Eine Sonderabgabe auf hohe Alterseinkünfte soll das Rentensystem retten – ohne Mehrbelastung der Jüngeren, so schlägt es das DIW vor. Prompt kam Gegenwind eines anderen Wirtschaftsforschungs-Instituts: Das IW Köln warnt vor Fehlanreizen. Ein Konzept mit Sprengkraft.
Die Diskussion um eine gerechte Finanzierung der Rentenversicherung bekommt neue Nahrung: Das Deutsche Institut für Wirtschaftsforschung (DIW Berlin) schlägt mit dem sogenannten „Boomer-Soli“ eine Sonderabgabe auf sämtliche Alterseinkünfte vor, um die Rentenkasse zu stabilisieren – und Altersarmut gezielt zu bekämpfen. Das Institut der deutschen Wirtschaft (IW Köln) hält dagegen und warnt vor möglichen Fehlanreizen und ungerechten Belastungen.
DIW: Solidaritätsabgabe unter Rentnern soll Altersarmut senken
Laut DIW soll der „Boomer-Soli“ eine Umverteilung innerhalb der Ruheständler-Generation ermöglichen, ohne die jüngeren Beitragszahler zusätzlich zu belasten. Die Abgabe von zehn Prozent auf alle Alterseinkünfte – nach Abzug eines Freibetrags von rund 1.000 Euro monatlich – würde vor allem Haushalte mit hohen Renten, Pensionen, Kapital- oder Mieteinkünften treffen. Für die reichsten 20 Prozent der Rentnerhaushalte bedeutet das ein um drei bis vier Prozent geringeres Nettoeinkommen – das unterste Fünftel würde hingegen um zehn bis elf Prozent mehr verfügen.

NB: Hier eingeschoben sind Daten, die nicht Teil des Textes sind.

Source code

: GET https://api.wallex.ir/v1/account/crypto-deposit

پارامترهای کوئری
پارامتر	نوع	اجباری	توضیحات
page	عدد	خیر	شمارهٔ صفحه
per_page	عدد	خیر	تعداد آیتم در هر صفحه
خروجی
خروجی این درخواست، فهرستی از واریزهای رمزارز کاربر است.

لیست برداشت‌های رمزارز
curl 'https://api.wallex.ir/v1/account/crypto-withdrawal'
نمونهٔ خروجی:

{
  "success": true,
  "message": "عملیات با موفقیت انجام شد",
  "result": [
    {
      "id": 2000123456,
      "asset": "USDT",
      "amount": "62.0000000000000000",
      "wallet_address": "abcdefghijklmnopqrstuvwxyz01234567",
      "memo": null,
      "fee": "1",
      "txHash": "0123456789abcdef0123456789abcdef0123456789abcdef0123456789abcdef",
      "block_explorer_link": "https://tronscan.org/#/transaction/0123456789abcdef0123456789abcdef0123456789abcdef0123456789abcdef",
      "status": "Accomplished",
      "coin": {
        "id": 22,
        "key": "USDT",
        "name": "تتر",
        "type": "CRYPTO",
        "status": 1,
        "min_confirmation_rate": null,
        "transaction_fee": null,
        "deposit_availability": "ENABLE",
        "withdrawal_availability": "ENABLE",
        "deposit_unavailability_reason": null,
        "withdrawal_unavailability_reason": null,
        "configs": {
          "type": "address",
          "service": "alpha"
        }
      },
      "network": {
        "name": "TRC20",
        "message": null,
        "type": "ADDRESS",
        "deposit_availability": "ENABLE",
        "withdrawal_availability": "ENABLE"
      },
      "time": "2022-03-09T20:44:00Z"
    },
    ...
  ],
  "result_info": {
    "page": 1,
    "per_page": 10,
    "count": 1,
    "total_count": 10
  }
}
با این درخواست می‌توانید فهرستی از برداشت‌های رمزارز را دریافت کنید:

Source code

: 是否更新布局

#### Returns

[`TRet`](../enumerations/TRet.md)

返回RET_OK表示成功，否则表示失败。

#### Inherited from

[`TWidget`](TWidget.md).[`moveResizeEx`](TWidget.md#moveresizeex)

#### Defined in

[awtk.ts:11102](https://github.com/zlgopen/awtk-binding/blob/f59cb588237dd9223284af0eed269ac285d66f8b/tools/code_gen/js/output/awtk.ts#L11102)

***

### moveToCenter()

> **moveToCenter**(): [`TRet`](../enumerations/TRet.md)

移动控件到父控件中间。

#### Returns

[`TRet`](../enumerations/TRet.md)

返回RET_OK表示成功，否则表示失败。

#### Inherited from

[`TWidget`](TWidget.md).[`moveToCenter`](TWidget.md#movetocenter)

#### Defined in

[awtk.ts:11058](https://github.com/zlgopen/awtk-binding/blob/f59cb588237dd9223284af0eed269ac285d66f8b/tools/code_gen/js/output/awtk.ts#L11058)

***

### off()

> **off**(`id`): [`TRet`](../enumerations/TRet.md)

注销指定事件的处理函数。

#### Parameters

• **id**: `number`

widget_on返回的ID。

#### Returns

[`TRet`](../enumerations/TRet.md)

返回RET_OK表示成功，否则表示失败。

Die Armutsrisikoquote im Alter könnte laut Studie von derzeit rund 18 auf 14 Prozent gesenkt werden.
Der Ansatz soll nicht nur eine breitere Bemessungsgrundlage schaffen, sondern auch gerechter sein als eine reine Umverteilung über Rentenpunkte in der gesetzlichen Rentenversicherung. „Diese bilden die tatsächliche Einkommenssituation vieler Ruheständler nur unzureichend ab“, so DIW-Experte Maximilian Blesch.
IW: Vorschlag verkennt Vermögenslage und schafft falsche Anreize
Das IW Köln hält dagegen: Der Vorschlag sei zwar gut gemeint, verfehle aber sein Ziel. „Wer wirklich helfen will, muss das ganze Bild betrachten“, sagt IW-Ökonom Jochen Pimpertz. Vor allem kritisiert das Institut, dass Vermögen in die Berechnung gar nicht einfließen. Dabei verfügen die über 65-Jährigen im Schnitt über ein Haushaltsvermögen von mehr als 172.500 Euro – Immobilien eingeschlossen.
Das IW warnt zudem vor Fehlanreizen. Wer etwa seine betriebliche Altersvorsorge als Einmalzahlung statt als monatliche Rente bezieht, könnte durch ein gesenktes Alterseinkommen die Abgabe umgehen. Auch könnten Erwerbstätige abgeschreckt werden, privat fürs Alter vorzusorgen – aus Sorge, später dafür stärker zur Kasse gebeten zu werden.
Zudem sei die Hilfe für einkommensschwache Rentner bereits heute über steuerfinanzierte Sozialleistungen möglich – gezielter und mit Blick auf tatsächliche Bedürftigkeit, argumentiert das IW.
Ein Reformvorschlag mit politischer Sprengkraft
Beide Institute erkennen die demografischen Herausforderungen an – doch die Wege zur Lösung gehen auseinander. Während das DIW auf Solidarität unter Ruheständlern und breitere Abgabenbasis setzt, plädiert das IW für gezieltere staatliche Unterstützung und warnt vor Nebenwirkungen.
Klar ist: Der Vorschlag könnte eine hitzige politische Debatte auslösen – vor allem, weil er auch Pensionen und private Altersvorsorge einbezieht. Damit betrifft er nicht nur gesetzlich Versicherte, sondern auch Beamte und Vorsorgesparer. Für Vermittler bleibt die Frage, wie sich solche Vorschläge auf das Vertrauen in langfristige Altersvorsorgeprodukte auswirken.